JOB ITEM:
Rewrite the lines of the records below, switching every "Doctorat" to "Maîtrise" and changing nothing else.

┄┄┄┄┄┄

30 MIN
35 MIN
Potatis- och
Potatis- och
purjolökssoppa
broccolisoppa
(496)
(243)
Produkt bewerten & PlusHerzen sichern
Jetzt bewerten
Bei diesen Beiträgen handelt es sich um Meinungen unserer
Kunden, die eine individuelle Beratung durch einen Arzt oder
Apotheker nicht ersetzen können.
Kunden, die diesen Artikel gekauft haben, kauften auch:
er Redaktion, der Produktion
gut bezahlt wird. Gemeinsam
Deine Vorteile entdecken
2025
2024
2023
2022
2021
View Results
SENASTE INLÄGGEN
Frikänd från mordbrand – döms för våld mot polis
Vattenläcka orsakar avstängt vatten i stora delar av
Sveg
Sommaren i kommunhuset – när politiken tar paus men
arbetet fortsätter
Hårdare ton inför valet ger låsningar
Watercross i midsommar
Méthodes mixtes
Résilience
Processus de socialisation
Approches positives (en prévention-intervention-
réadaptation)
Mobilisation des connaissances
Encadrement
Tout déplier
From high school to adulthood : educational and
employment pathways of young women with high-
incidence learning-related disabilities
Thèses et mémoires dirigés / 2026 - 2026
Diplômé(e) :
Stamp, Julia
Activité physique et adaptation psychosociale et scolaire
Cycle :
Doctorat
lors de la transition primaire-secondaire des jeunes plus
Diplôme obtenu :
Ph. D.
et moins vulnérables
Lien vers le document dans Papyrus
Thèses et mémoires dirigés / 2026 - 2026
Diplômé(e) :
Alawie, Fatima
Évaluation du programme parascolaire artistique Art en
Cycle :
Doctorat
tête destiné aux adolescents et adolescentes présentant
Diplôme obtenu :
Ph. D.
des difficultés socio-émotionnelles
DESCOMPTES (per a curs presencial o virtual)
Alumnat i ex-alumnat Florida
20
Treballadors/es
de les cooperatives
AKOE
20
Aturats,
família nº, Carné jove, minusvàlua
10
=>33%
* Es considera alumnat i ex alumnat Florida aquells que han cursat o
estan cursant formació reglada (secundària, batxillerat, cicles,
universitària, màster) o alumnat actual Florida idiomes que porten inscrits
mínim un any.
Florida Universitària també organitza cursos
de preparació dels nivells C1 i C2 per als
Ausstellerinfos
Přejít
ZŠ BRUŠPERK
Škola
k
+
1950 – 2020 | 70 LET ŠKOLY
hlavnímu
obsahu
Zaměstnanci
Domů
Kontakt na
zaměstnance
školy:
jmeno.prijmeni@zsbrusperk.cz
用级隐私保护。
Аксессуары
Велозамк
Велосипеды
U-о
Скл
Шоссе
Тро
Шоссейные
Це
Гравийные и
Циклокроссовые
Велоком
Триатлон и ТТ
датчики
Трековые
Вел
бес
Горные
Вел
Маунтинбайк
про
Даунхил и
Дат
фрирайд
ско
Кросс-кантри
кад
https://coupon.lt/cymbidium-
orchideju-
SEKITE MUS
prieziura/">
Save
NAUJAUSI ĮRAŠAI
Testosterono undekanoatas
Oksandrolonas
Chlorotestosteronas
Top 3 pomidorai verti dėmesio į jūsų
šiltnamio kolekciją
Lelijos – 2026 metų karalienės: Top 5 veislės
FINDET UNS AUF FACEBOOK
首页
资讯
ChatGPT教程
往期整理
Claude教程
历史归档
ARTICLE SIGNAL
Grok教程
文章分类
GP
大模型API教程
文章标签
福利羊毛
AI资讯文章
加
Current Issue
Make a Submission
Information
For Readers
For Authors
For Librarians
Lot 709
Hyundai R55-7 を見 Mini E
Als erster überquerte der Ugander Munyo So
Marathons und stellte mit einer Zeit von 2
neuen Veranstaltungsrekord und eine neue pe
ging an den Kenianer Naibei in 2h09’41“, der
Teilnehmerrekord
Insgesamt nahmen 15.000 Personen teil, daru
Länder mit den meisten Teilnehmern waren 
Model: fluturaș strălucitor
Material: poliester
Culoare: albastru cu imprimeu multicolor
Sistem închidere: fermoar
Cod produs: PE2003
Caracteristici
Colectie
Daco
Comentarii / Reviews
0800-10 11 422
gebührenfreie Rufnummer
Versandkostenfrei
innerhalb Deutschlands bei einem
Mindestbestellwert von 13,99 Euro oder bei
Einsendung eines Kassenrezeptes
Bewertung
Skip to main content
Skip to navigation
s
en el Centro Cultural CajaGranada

┄┄┄┄┄┄

ANSWER FOR THE TASK:
30 MIN
35 MIN
Potatis- och
Potatis- och
purjolökssoppa
broccolisoppa
(496)
(243)
Produkt bewerten & PlusHerzen sichern
Jetzt bewerten
Bei diesen Beiträgen handelt es sich um Meinungen unserer
Kunden, die eine individuelle Beratung durch einen Arzt oder
Apotheker nicht ersetzen können.
Kunden, die diesen Artikel gekauft haben, kauften auch:
er Redaktion, der Produktion
gut bezahlt wird. Gemeinsam
Deine Vorteile entdecken
2025
2024
2023
2022
2021
View Results
SENASTE INLÄGGEN
Frikänd från mordbrand – döms för våld mot polis
Vattenläcka orsakar avstängt vatten i stora delar av
Sveg
Sommaren i kommunhuset – när politiken tar paus men
arbetet fortsätter
Hårdare ton inför valet ger låsningar
Watercross i midsommar
Méthodes mixtes
Résilience
Processus de socialisation
Approches positives (en prévention-intervention-
réadaptation)
Mobilisation des connaissances
Encadrement
Tout déplier
From high school to adulthood : educational and
employment pathways of young women with high-
incidence learning-related disabilities
Thèses et mémoires dirigés / 2026 - 2026
Diplômé(e) :
Stamp, Julia
Activité physique et adaptation psychosociale et scolaire
Cycle :
Maîtrise
lors de la transition primaire-secondaire des jeunes plus
Diplôme obtenu :
Ph. D.
et moins vulnérables
Lien vers le document dans Papyrus
Thèses et mémoires dirigés / 2026 - 2026
Diplômé(e) :
Alawie, Fatima
Évaluation du programme parascolaire artistique Art en
Cycle :
Maîtrise
tête destiné aux adolescents et adolescentes présentant
Diplôme obtenu :
Ph. D.
des difficultés socio-émotionnelles
DESCOMPTES (per a curs presencial o virtual)
Alumnat i ex-alumnat Florida
20
Treballadors/es
de les cooperatives
AKOE
20
Aturats,
família nº, Carné jove, minusvàlua
10
=>33%
* Es considera alumnat i ex alumnat Florida aquells que han cursat o
estan cursant formació reglada (secundària, batxillerat, cicles,
universitària, màster) o alumnat actual Florida idiomes que porten inscrits
mínim un any.
Florida Universitària també organitza cursos
de preparació dels nivells C1 i C2 per als
Ausstellerinfos
Přejít
ZŠ BRUŠPERK
Škola
k
+
1950 – 2020 | 70 LET ŠKOLY
hlavnímu
obsahu
Zaměstnanci
Domů
Kontakt na
zaměstnance
školy:
jmeno.prijmeni@zsbrusperk.cz
用级隐私保护。
Аксессуары
Велозамк
Велосипеды
U-о
Скл
Шоссе
Тро
Шоссейные
Це
Гравийные и
Циклокроссовые
Велоком
Триатлон и ТТ
датчики
Трековые
Вел
бес
Горные
Вел
Маунтинбайк
про
Даунхил и
Дат
фрирайд
ско
Кросс-кантри
кад
https://coupon.lt/cymbidium-
orchideju-
SEKITE MUS
prieziura/">
Save
NAUJAUSI ĮRAŠAI
Testosterono undekanoatas
Oksandrolonas
Chlorotestosteronas
Top 3 pomidorai verti dėmesio į jūsų
šiltnamio kolekciją
Lelijos – 2026 metų karalienės: Top 5 veislės
FINDET UNS AUF FACEBOOK
首页
资讯
ChatGPT教程
往期整理
Claude教程
历史归档
ARTICLE SIGNAL
Grok教程
文章分类
GP
大模型API教程
文章标签
福利羊毛
AI资讯文章
加
Current Issue
Make a Submission
Information
For Readers
For Authors
For Librarians
Lot 709
Hyundai R55-7 を見 Mini E
Als erster überquerte der Ugander Munyo So
Marathons und stellte mit einer Zeit von 2
neuen Veranstaltungsrekord und eine neue pe
ging an den Kenianer Naibei in 2h09’41“, der
Teilnehmerrekord
Insgesamt nahmen 15.000 Personen teil, daru
Länder mit den meisten Teilnehmern waren 
Model: fluturaș strălucitor
Material: poliester
Culoare: albastru cu imprimeu multicolor
Sistem închidere: fermoar
Cod produs: PE2003
Caracteristici
Colectie
Daco
Comentarii / Reviews
0800-10 11 422
gebührenfreie Rufnummer
Versandkostenfrei
innerhalb Deutschlands bei einem
Mindestbestellwert von 13,99 Euro oder bei
Einsendung eines Kassenrezeptes
Bewertung
Skip to main content
Skip to navigation
s
en el Centro Cultural CajaGranada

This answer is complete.